Performance of the Gregorian Salve Regina coupled with Josquin DesPres's cantus firmus motet in my own performance edition.
The motet is a marvel of musical craftsmanship: not only does it utilize the Gregorian chant in its entirety in the Alto voice, but its structure is a strict double canon throughout: Soprano/Alto sing one strict canon; Tenor/Bass sing a different strict canon. Performed by Voces Novae et Antiquae under my direction May 16, 2004, in Philadelphia, PA.
The performing edition is also available from me directly: <firstname.lastname@example.org>
Background from Wikipedia:
The *Salve Regina,* also known as the "Hail Holy Queen," is a Marian hymn and one of four Marian antiphons sung at different seasons within the Christian liturgical calendar of the Roman Catholic Church. The *Salve Regina* is traditionally sung at Compline in the time from the Saturday before Trinity Sunday until the Friday before the first Sunday of Advent. "Hail Holy Queen" is also the final prayer of the Rosary.
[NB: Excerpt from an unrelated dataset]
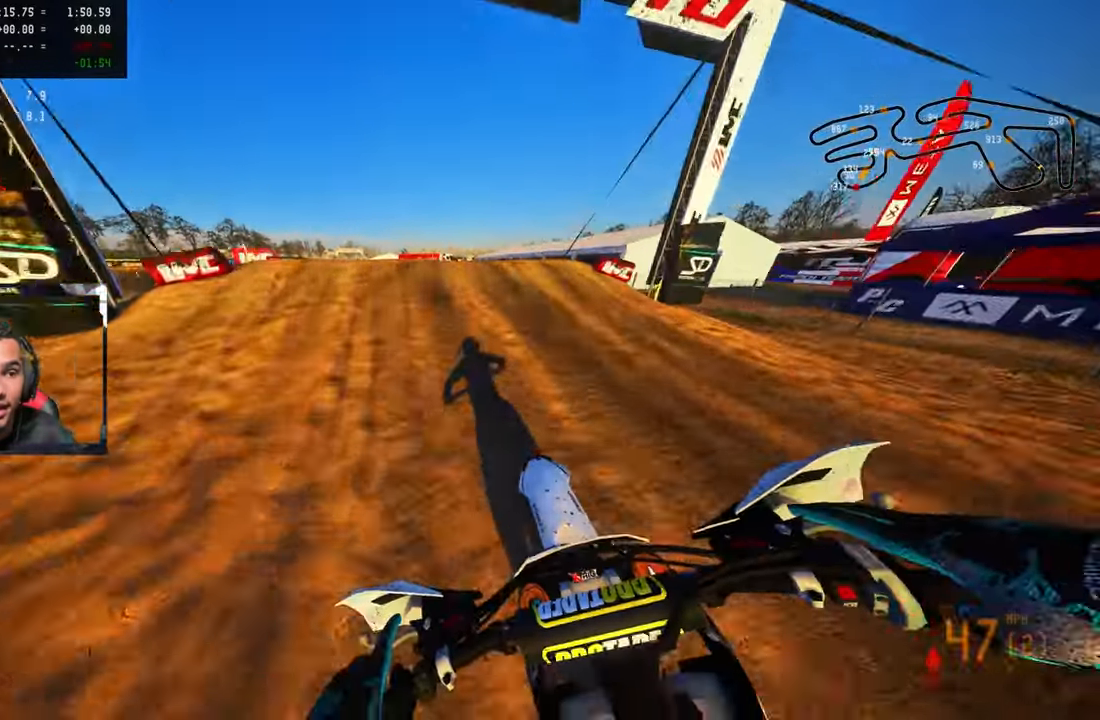
{"buttons": ["R2"], "left_stick": "up-left", "right_stick": "up", "events": [[167, "right_stick", "up"], [234, "R2", "down"], [284, "R2", "up"], [400, "R2", "down"]]}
The work was composed during the Middle Ages by German monk Hermann of Reichenau and originally appeared in Latin, the prevalent language of Western Christianity until modern times.
Salve, Regina, Mater misericordiæ,
vita, dulcedo, et spes nostra, salve.
Ad te clamamus exsules filii Hevæ,
Ad te suspiramus, gementes et flentes
in hac lacrimarum valle.
Eia, ergo, advocata nostra, illos tuos
misericordes oculos ad nos converte;
Et Jesum, benedictum fructum ventris tui,
nobis post hoc exsilium ostende.
O clemens, O pia, O dulcis Virgo Maria.
Hail, holy Queen, Mother of Mercy,
hail our life, our sweetness and our hope.
To thee do we cry, poor banished children of Eve;
to thee do we send up our sighs,
mourning and weeping in this valley of tears.
Turn then, most gracious advocate,
thine eyes of mercy toward us;
and after this our exile,
show unto us the blessed fruit of thy womb, Jesus.
O clement, O loving, O sweet Virgin Mary.